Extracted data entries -

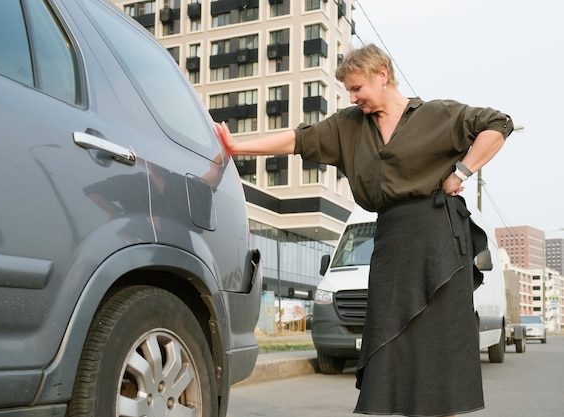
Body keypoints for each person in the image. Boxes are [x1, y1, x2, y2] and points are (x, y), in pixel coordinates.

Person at [215, 43, 514, 417]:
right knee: (396, 348)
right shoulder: (348, 126)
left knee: (437, 356)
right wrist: (239, 147)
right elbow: (297, 139)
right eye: (349, 91)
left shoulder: (438, 115)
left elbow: (498, 124)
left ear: (382, 76)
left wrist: (462, 172)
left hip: (440, 244)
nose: (353, 97)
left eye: (357, 88)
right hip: (392, 242)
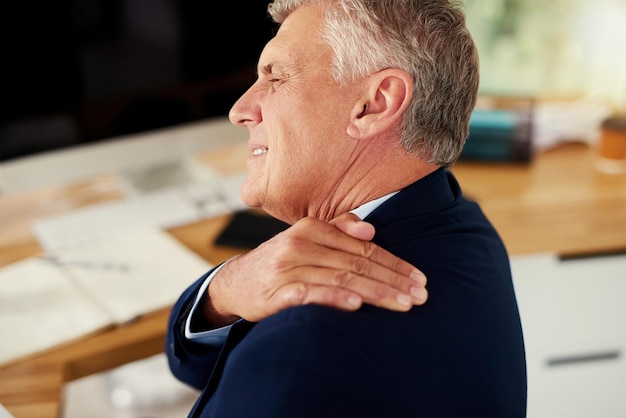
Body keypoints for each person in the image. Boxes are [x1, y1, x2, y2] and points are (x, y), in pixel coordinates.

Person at [166, 0, 527, 417]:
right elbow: (208, 372)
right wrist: (228, 288)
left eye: (276, 77)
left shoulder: (301, 351)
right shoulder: (462, 222)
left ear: (374, 104)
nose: (240, 110)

TASK DETAILS - Please quote exactly the lines from the one containing "left eye: (276, 77)" through the last line of the records above, both included, and nothing else.

RESULT OF THE EXERCISE -
left eye: (276, 77)
left shoulder: (301, 351)
right shoulder: (462, 222)
left ear: (374, 104)
nose: (240, 110)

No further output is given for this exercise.